[Source texts of formatted documents]

▬▬▬▬▬▬

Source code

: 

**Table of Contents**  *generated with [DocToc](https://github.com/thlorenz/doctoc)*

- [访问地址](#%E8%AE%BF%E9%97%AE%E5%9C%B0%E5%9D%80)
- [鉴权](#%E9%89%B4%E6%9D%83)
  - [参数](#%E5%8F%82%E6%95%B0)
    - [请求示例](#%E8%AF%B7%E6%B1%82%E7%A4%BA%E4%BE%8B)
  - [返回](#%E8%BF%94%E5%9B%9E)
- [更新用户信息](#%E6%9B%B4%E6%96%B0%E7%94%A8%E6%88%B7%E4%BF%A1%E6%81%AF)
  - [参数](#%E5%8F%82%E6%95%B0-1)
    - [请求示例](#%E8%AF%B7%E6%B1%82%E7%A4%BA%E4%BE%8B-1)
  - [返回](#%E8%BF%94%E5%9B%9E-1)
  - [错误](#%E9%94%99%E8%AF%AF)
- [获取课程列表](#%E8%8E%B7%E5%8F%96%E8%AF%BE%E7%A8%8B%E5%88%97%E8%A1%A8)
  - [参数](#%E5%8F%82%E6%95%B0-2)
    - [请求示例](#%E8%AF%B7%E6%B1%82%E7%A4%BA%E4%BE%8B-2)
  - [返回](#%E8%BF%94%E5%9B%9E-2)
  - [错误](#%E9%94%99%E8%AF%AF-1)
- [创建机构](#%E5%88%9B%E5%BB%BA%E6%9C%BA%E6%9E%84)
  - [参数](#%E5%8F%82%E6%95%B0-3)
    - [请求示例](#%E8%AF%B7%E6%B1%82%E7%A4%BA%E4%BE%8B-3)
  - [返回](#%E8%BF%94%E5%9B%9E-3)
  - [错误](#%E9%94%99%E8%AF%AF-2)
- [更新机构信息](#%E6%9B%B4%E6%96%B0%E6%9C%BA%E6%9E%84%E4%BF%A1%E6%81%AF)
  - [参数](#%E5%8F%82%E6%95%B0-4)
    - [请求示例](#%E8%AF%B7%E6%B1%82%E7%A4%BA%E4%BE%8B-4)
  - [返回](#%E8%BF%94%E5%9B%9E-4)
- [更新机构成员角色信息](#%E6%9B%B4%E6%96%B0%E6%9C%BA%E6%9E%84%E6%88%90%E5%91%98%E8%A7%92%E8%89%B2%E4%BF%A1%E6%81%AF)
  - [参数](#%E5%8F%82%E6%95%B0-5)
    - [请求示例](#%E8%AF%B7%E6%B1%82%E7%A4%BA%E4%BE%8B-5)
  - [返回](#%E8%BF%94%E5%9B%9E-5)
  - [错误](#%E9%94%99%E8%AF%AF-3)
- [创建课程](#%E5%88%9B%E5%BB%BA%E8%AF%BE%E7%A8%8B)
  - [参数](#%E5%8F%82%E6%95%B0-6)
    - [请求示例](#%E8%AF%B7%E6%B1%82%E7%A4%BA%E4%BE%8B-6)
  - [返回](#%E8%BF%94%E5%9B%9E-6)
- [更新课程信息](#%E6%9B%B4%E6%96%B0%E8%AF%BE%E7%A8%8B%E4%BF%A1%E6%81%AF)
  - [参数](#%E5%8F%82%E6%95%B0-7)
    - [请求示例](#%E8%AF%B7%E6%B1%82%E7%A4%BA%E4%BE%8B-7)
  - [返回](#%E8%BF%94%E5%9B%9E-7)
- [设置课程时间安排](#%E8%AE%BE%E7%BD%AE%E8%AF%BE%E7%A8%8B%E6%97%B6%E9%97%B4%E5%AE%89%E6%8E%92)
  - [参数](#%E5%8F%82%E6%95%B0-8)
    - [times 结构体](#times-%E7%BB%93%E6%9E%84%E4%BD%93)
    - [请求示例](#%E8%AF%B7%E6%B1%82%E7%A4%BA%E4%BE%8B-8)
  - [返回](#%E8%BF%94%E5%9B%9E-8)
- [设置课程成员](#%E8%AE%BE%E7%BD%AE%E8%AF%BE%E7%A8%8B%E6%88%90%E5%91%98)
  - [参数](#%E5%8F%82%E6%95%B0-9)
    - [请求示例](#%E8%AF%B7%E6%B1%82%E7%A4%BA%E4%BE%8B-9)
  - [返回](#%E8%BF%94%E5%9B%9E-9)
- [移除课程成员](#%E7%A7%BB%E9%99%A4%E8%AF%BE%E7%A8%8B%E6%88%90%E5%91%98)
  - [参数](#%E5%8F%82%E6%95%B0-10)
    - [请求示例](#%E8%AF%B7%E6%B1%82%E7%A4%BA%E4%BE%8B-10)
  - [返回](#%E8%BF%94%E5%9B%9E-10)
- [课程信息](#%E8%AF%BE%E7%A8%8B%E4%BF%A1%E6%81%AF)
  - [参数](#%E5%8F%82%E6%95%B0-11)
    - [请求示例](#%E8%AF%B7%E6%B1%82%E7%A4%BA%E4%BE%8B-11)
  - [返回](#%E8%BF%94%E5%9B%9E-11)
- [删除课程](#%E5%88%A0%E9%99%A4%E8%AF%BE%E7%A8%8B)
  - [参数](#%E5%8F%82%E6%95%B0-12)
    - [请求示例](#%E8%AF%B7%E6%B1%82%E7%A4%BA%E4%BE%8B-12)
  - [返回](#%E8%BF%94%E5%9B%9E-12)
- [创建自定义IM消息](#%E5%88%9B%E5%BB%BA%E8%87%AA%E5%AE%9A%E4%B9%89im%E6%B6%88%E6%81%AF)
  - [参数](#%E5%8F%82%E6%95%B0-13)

▬▬▬▬▬▬

[Task details] Please retype, with no changes, the lines that run from the first line of the entries to the line with "- [返回](#%E8%BF%94%E5%9B%9E-4)", both ends included.

[Output of the exercise]
Source code

: 

**Table of Contents**  *generated with [DocToc](https://github.com/thlorenz/doctoc)*

- [访问地址](#%E8%AE%BF%E9%97%AE%E5%9C%B0%E5%9D%80)
- [鉴权](#%E9%89%B4%E6%9D%83)
  - [参数](#%E5%8F%82%E6%95%B0)
    - [请求示例](#%E8%AF%B7%E6%B1%82%E7%A4%BA%E4%BE%8B)
  - [返回](#%E8%BF%94%E5%9B%9E)
- [更新用户信息](#%E6%9B%B4%E6%96%B0%E7%94%A8%E6%88%B7%E4%BF%A1%E6%81%AF)
  - [参数](#%E5%8F%82%E6%95%B0-1)
    - [请求示例](#%E8%AF%B7%E6%B1%82%E7%A4%BA%E4%BE%8B-1)
  - [返回](#%E8%BF%94%E5%9B%9E-1)
  - [错误](#%E9%94%99%E8%AF%AF)
- [获取课程列表](#%E8%8E%B7%E5%8F%96%E8%AF%BE%E7%A8%8B%E5%88%97%E8%A1%A8)
  - [参数](#%E5%8F%82%E6%95%B0-2)
    - [请求示例](#%E8%AF%B7%E6%B1%82%E7%A4%BA%E4%BE%8B-2)
  - [返回](#%E8%BF%94%E5%9B%9E-2)
  - [错误](#%E9%94%99%E8%AF%AF-1)
- [创建机构](#%E5%88%9B%E5%BB%BA%E6%9C%BA%E6%9E%84)
  - [参数](#%E5%8F%82%E6%95%B0-3)
    - [请求示例](#%E8%AF%B7%E6%B1%82%E7%A4%BA%E4%BE%8B-3)
  - [返回](#%E8%BF%94%E5%9B%9E-3)
  - [错误](#%E9%94%99%E8%AF%AF-2)
- [更新机构信息](#%E6%9B%B4%E6%96%B0%E6%9C%BA%E6%9E%84%E4%BF%A1%E6%81%AF)
  - [参数](#%E5%8F%82%E6%95%B0-4)
    - [请求示例](#%E8%AF%B7%E6%B1%82%E7%A4%BA%E4%BE%8B-4)
  - [返回](#%E8%BF%94%E5%9B%9E-4)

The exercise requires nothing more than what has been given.